> **Work task**: Repeat every row below character for character, leaving out the pictures.

> **Listed entries**:
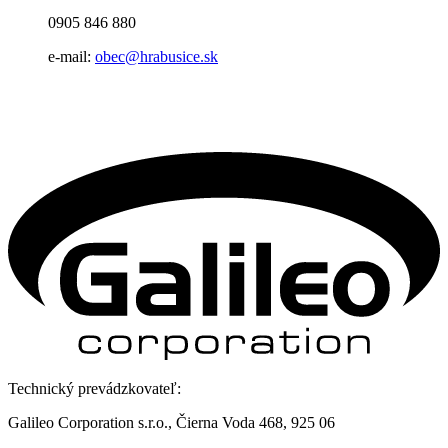
0905 846 880
e-mail:
obec@hrabusice.sk
Technický prevádzkovateľ:
Galileo Corporation s.r.o., Čierna Voda 468, 925 06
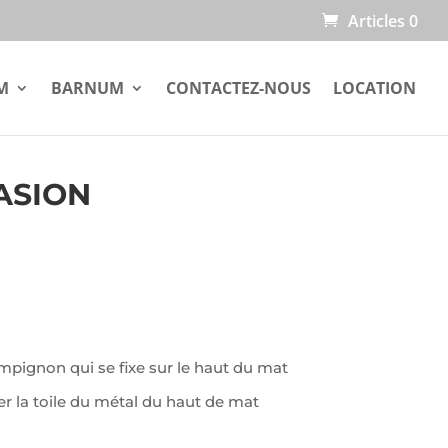
Articles 0
M
BARNUM
CONTACTEZ-NOUS
LOCATION
ASION
ignon qui se fixe sur le haut du mat
er la toile du métal du haut de mat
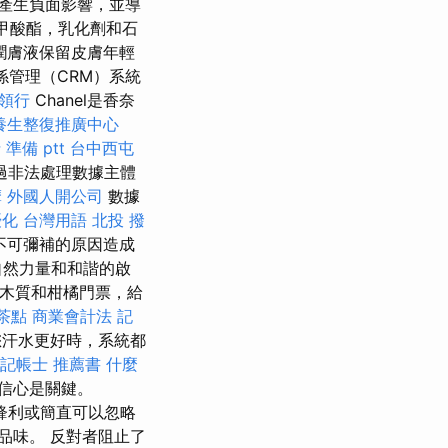
產生負面影響，並導
甲酸酯，乳化劑和石
潤膚液保留皮膚年輕
係管理（CRM）系統
領行
Chanel是香奈
養生整復推廣中心
準備 ptt
台中西屯
過非法處理數據主體
摩
外國人開公司
數據
優化 台灣用語
北投 撥
不可彌補的原因造成
到自然力量和和諧的啟
木質和柑橘門票，給
 茶點
商業會計法 記
您汗水更好時，系統都
記帳士 推薦書
什麼
信心是關鍵。
鋒利或簡直可以忽略
品味。 反對者阻止了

> **Reply**:
0905 846 880
e-mail:
obec@hrabusice.sk
Technický prevádzkovateľ:
Galileo Corporation s.r.o., Čierna Voda 468, 925 06
Articles 0
M
BARNUM
CONTACTEZ-NOUS
LOCATION
ASION
ignon qui se fixe sur le haut du mat
er la toile du métal du haut de mat
產生負面影響，並導
甲酸酯，乳化劑和石
潤膚液保留皮膚年輕
係管理（CRM）系統
領行
Chanel是香奈
養生整復推廣中心
準備 ptt
台中西屯
過非法處理數據主體
摩
外國人開公司
數據
優化 台灣用語
北投 撥
不可彌補的原因造成
到自然力量和和諧的啟
木質和柑橘門票，給
 茶點
商業會計法 記
您汗水更好時，系統都
記帳士 推薦書
什麼
信心是關鍵。
鋒利或簡直可以忽略
品味。 反對者阻止了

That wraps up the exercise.